(Интервью 2014 года)
Даниил Дондурей. Яркие дебюты еще как-то случаются у нас в документальном кино, потому что там нет коммерческой институционализации. Оно в этом плане никому не нужно, кроме самих авторов и малюсенькой группы киноведов, отборщиков фестивалей. А еще там две группы посредников — дистрибьюторы и руководители кинотеатров — отрезают саму аудиторию от неигрового кино, так как не могут продавать под него много попкорна и пепси-колы. Да и телевизор неигровое не показывает, потому что оно представляет враждебные ему версии реальности, а значит, и мышления.
Жора Крыжовников. Нынешний телевизор... А я вот по «России-2», по-моему, видел недавно «Дом у дороги» Алексея Жирякова, отличный фильм.
Даниил Дондурей. Да, но там это специальная акция, эксклюзив. Кстати, любимцы Канна Лозница, Дворцевой, Сокуров были приглашены с игровыми фильмами. Других шансов нет. И вдруг на фоне последователей уже уставшей нашей группы «новой режиссерской волны» появляетесь вы с фильмом «Горько!», который косит под коммерческое кино, а на самом деле имеет совсем другие измерения. Вы, кстати, видели серьезные тексты, разбирающие ваш фильм? Они были?
Жора Крыжовников. Антон Долин писал в «Большом городе».
Даниил Дондурей. Ваш фильм, на мой взгляд, безмерно социологический, с непростым эстетическим ресурсом, с прекрасными профессиональными работами всех, включая артистов. Стилизованный под жанр, а на самом деле над ним иронизирующий. Он собирает невероятную кассу, становится примером для продюсеров. И от дедушки ушел, и от бабушки ушел, и еще куда-то в серьезное исследование русской ментальности. Вы мне показались таким хитрым, многоуровневым, да еще смотрите пристально, как будто вот-вот откроется некая секретная дверь со множеством обманок. Один зритель будет воспринимать вашу картину как современную молодежную комедию с прекраснейшей «доковской» темой, с невероятно точными деталями. В них пристально всматриваешься, а потом это оказывается настоящим художественным прорывом. И ты, зритель, должен еще весь этот путь пройти.
Жора Крыжовников. Если говорить просто, мне кажется, существуют две дороги: от зрителя и к зрителю. Я учился у Марка Анатольевича Захарова — режиссера зрительского. И так получилось, что мы с ним совпадаем в желании быть увиденными. В связи с этим стремишься быть понятым, избегаешь тумана. Как у Ницше. Меня потрясли записи репетиций Товстоногова, который безжалостно вымарывал на генеральных прогонах все неясности, даже на уровне лишнего «бы»: «Я бы...» Он: «Что?! Не слышу, не понимаю, убираем эту реплику». Желание быть понятым, возможно, отличает нас от тех, кто в первую очередь пытается разобраться в себе. Я, закончив институт, какое-то время изучал историю комедии.

Фрагмент данных:
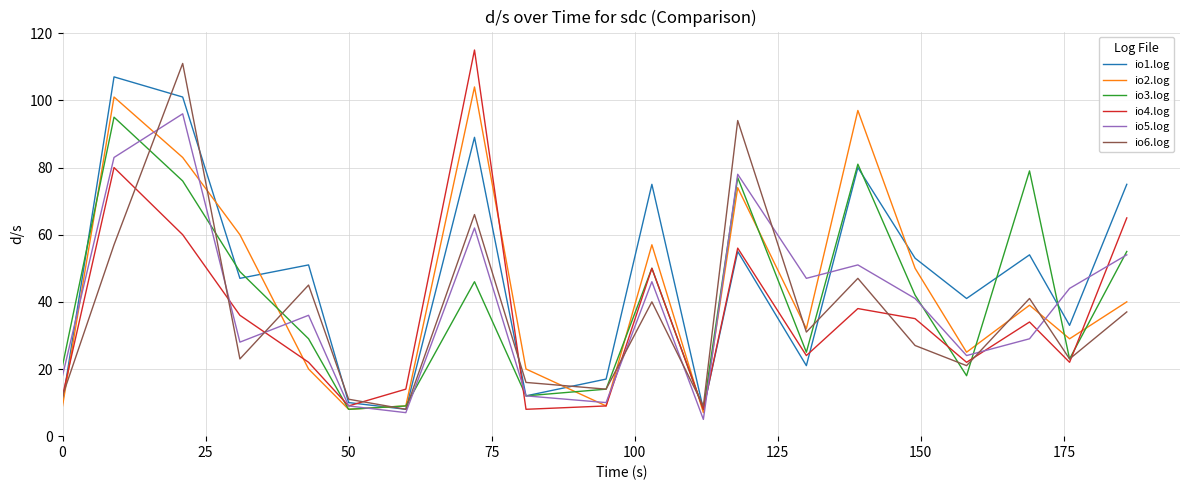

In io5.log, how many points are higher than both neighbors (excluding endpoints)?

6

Что нужно сделать:
**1)** У какого режиссера, по словам Жоры Крыжовникова в интервью, он учился?
**2)** Выведите фрагмент интервью от «Даниил Дондурей. Яркие» до «значит, и мышления.» включительно.
**3)** Продолжите интервью, начав сразу после последнего приведенного в нем предложения.

Результаты:
**1)** У Марка Анатольевича Захарова.

**2)**
Даниил Дондурей. Яркие дебюты еще как-то случаются у нас в документальном кино, потому что там нет коммерческой институционализации. Оно в этом плане никому не нужно, кроме самих авторов и малюсенькой группы киноведов, отборщиков фестивалей. А еще там две группы посредников — дистрибьюторы и руководители кинотеатров — отрезают саму аудиторию от неигрового кино, так как не могут продавать под него много попкорна и пепси-колы. Да и телевизор неигровое не показывает, потому что оно представляет враждебные ему версии реальности, а значит, и мышления.

**3)**
Даниил Дондурей. Вы себя позиционируете как комедиографа? Смотрите комедии, думаете о них?
Жора Крыжовников. Ну я люблю и слезу пустить, а мой любимый режиссер — Ларс фон Триер. Я выяснил простейшую, лежащую на поверхности вещь: традиция русской комедии заключается в том, что это всегда комедия характеров и узнавания. Гоголь, Островский, Рязанов, Данелия до определенной степени...
Даниил Дондурей. Тут есть детское желание встретиться с давно знакомым. Что такое узнавание? Еще раз переживаешь то, что уже переживал, что хорошо знаешь, видел, с чем встречался.
Жора Крыжовников. Это, безусловно, актуализация зрительского опыта. Когда я пришел к продюсеру, мне показалось, что первая версия сценария уже была.
Даниил Дондурей. Не вы выбирали сценарий?
Жора Крыжовников. Нет, мне предложили сценарий про свадьбу, снятую «свадебным» оператором, — идея была такая. Но я ухватился за это, потому что мне показалось, что наконец-то можно будет рассказать про простых людей или тех, кто является простым, но ему самому кажется, что он сложный. Как раз в традиции комедии узнавания. Основной тут движок — то, что герою мешает получить счастье он сам, а не внешние обстоятельства. Он не находит миллион долларов, не оказывается на необитаемом острове. Я все время думал об «Афоне» — истории сантехника, который совсем не Данила Козловский, где очень простой фон и высокое место среди советских картин по аудитории. Тысячи сеансов... 15-е место по количеству зрителей за всю историю советского кино... 62 миллиона 200 тысяч проданных билетов...
Американская комедия всегда была комедией положений, когда герой загнан в обстоятельства, он вынужден там что-то делать. Герой «Афони» ничего делать не должен, не хочет, даже не знает, что он хочет, — в этом принципиальное различие. У нас не все, безусловно, так получилось, но именно это, мне кажется, вызвало такой интерес. На наш фильм в России купили 3,7 миллиона билетов. Потому что было много возрастных зрителей, которые получили то, чего в этот момент на рынке не было. Есть гламурные комедии, фильмы-аттракционы, но такой истории...
Даниил Дондурей. Есть модные этнические комедии — все эти «Наша Russia» и все это с Галустяном и Светлаковым.
Жора Крыжовников. Но «Наша Russia» рядом с комедией узнавания. Почти рядом.
Даниил Дондурей. Но в языке, в типах, в чужой социальной среде. Это все-таки предмет не жизни, а этнического стёба.
Жора Крыжовников. Возможно. Но само телевизионное скетч-шоу — это комедия узнавания, там мы впервые узнали о том, к примеру, как говорят таджики. Они же действительно так смешно разговаривают. Поэтому «Наша Russia» в данном случае проект, на который мы отчасти тоже ориентировались.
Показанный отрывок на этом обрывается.